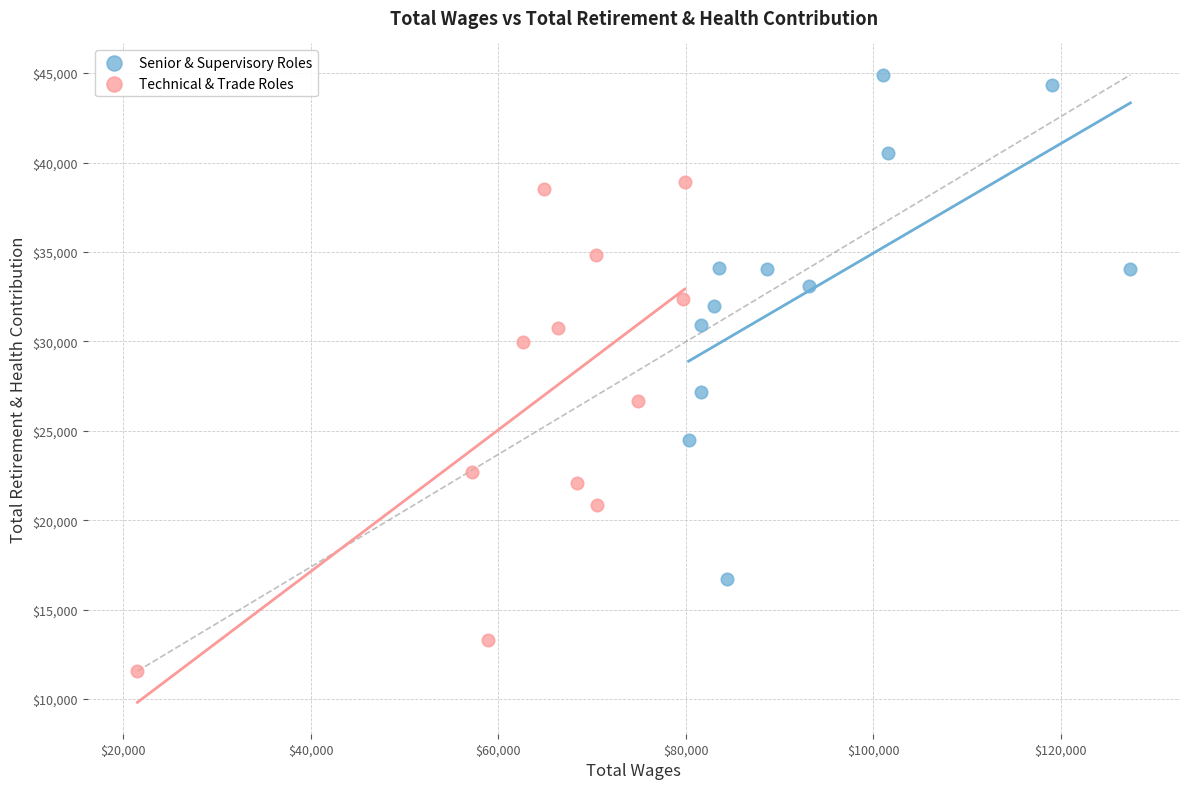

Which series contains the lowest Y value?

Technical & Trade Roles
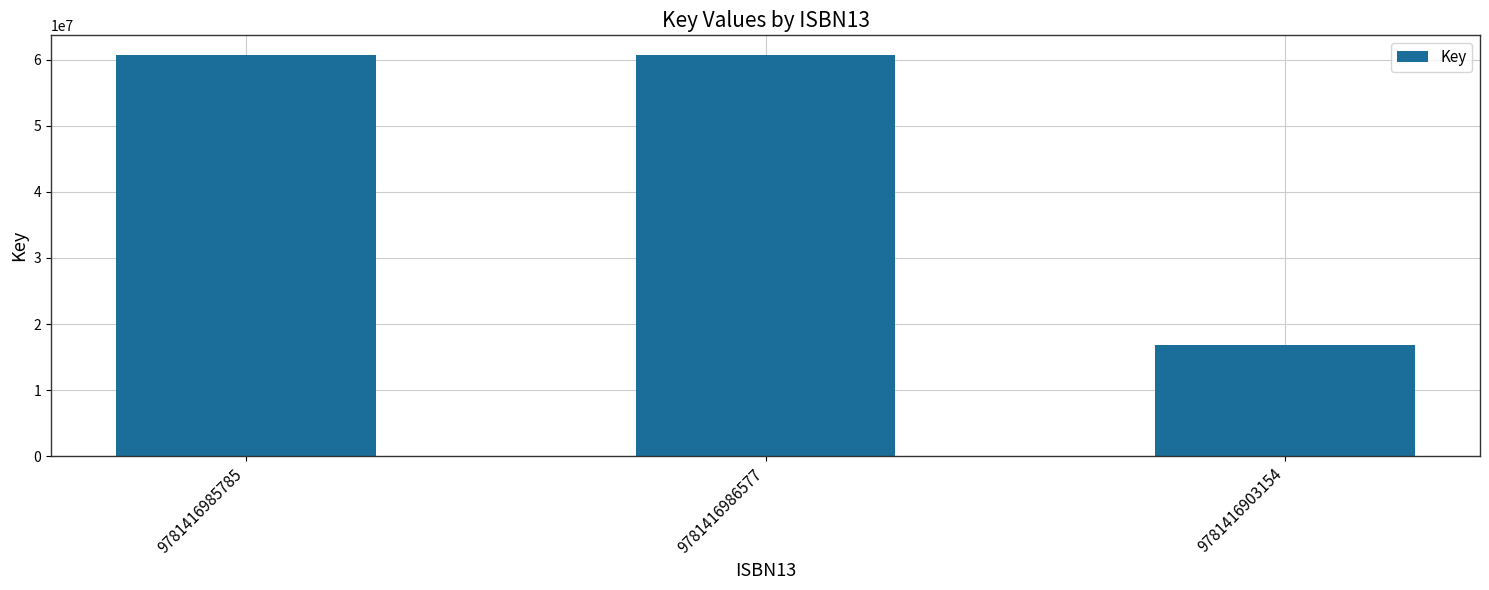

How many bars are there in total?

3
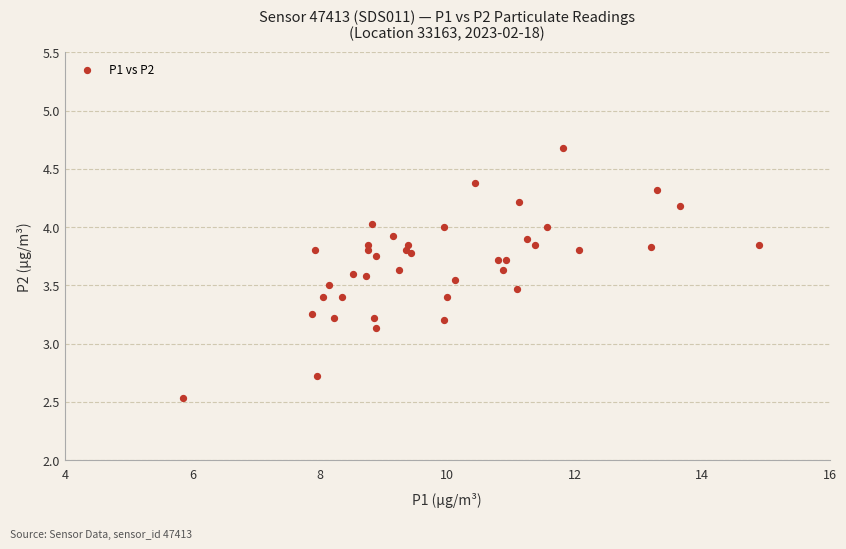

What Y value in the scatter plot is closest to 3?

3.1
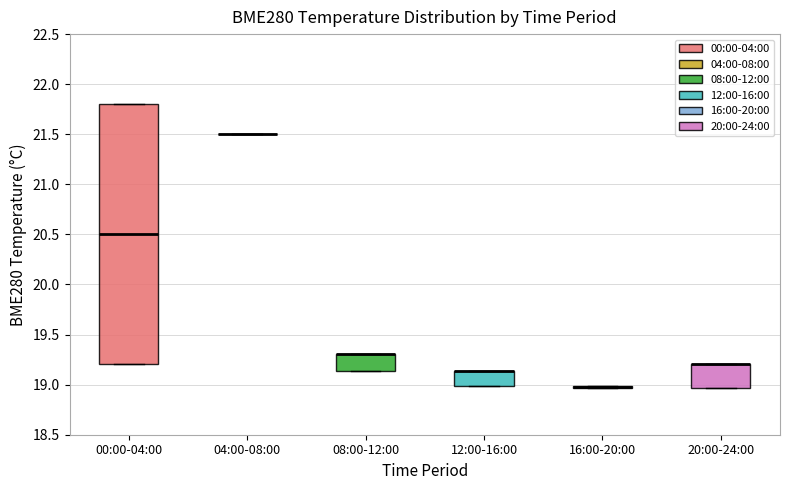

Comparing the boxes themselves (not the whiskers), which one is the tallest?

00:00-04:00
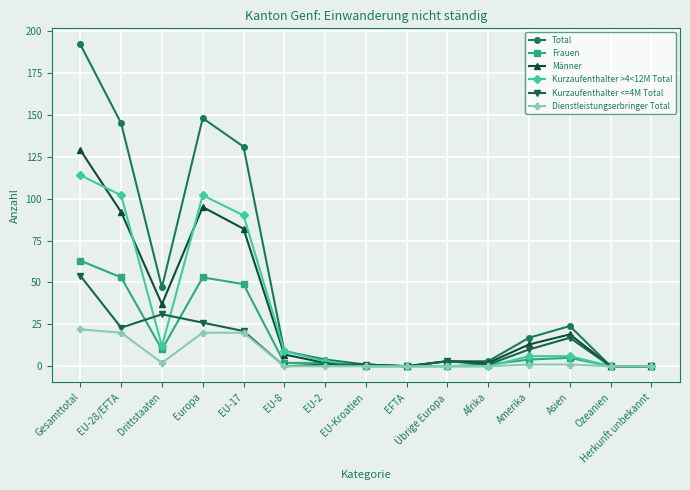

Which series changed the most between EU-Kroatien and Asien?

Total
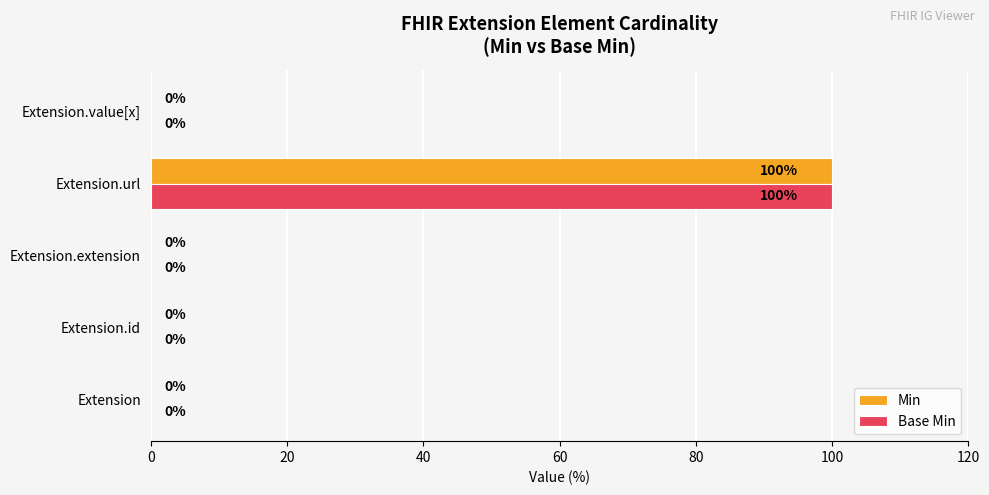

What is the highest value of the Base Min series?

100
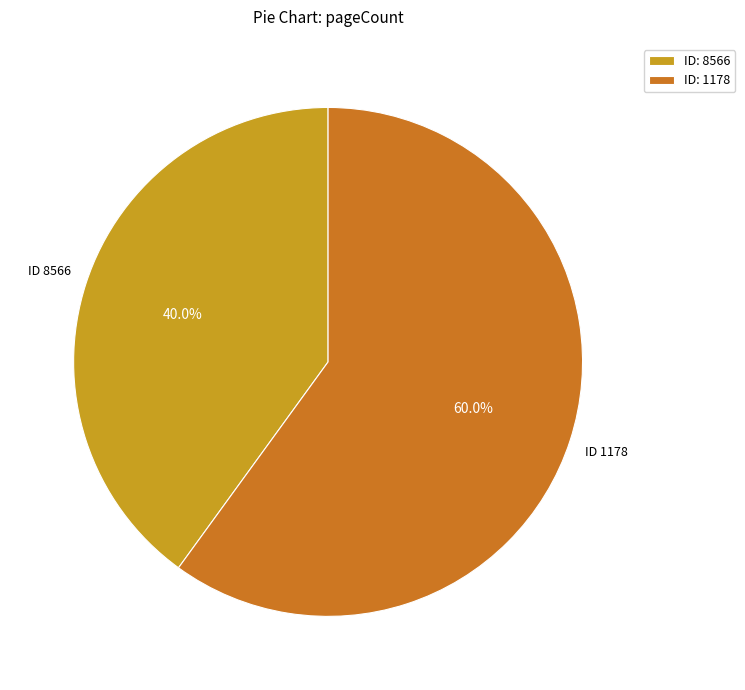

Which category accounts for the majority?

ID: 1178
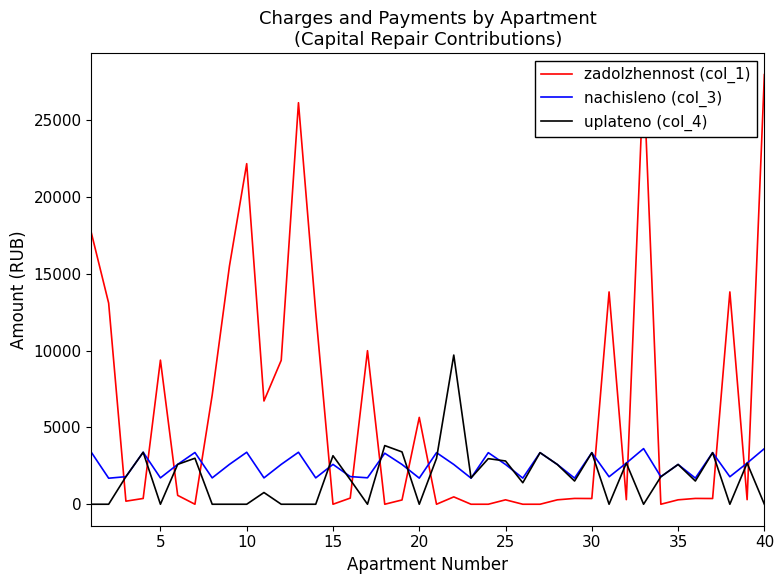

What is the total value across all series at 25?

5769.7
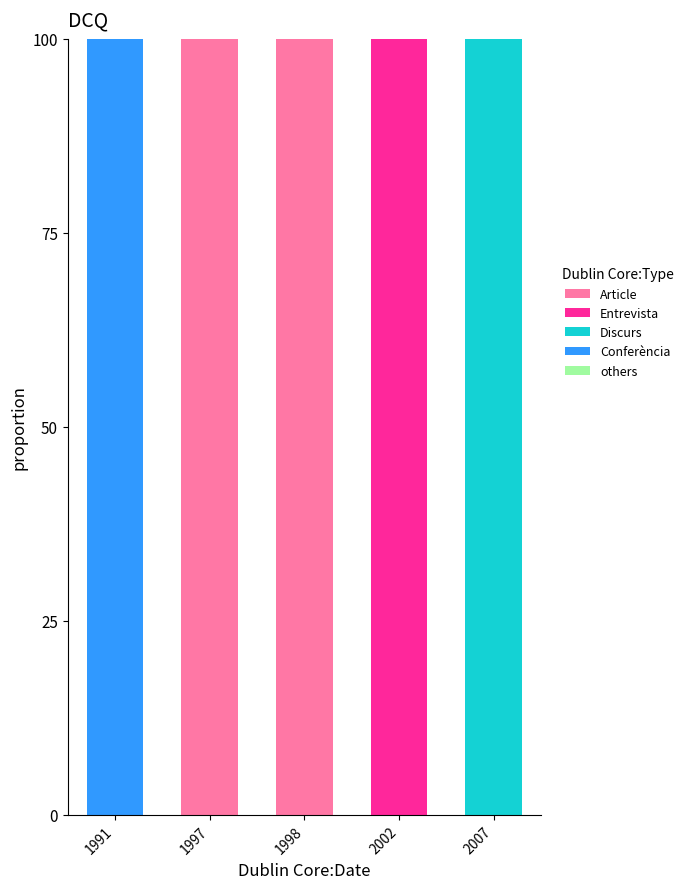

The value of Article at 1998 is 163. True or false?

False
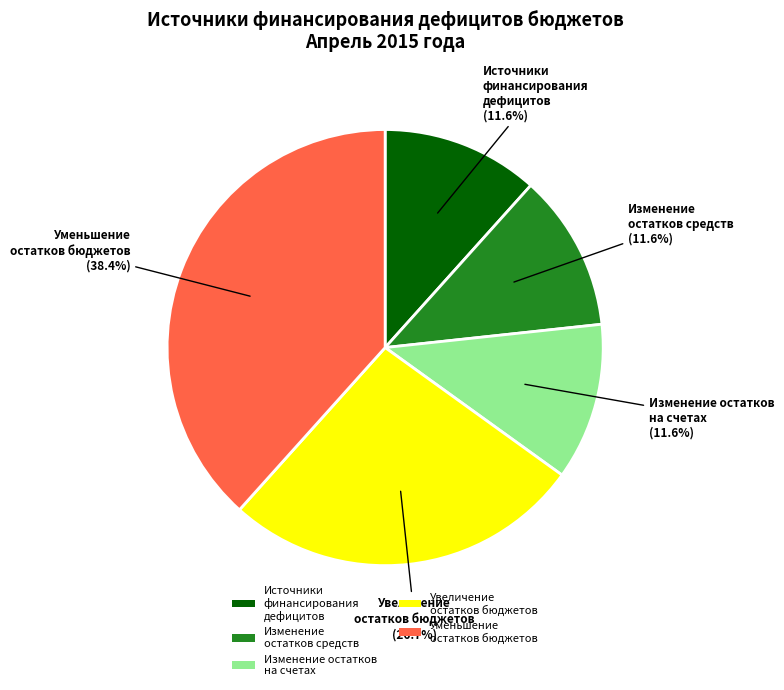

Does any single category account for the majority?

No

--*--

**Exercise:** Rewrite the lines above as a JSON list of strings, one string per line, leaving out blank lines and the picture placeholders.

**Response:**
[
  "Which series contains the lowest Y value?",
  "Technical & Trade Roles",
  "How many bars are there in total?",
  "3",
  "What Y value in the scatter plot is closest to 3?",
  "3.1",
  "Comparing the boxes themselves (not the whiskers), which one is the tallest?",
  "00:00-04:00",
  "Which series changed the most between EU-Kroatien and Asien?",
  "Total",
  "What is the highest value of the Base Min series?",
  "100",
  "Which category accounts for the majority?",
  "ID: 1178",
  "What is the total value across all series at 25?",
  "5769.7",
  "The value of Article at 1998 is 163. True or false?",
  "False",
  "Does any single category account for the majority?",
  "No"
]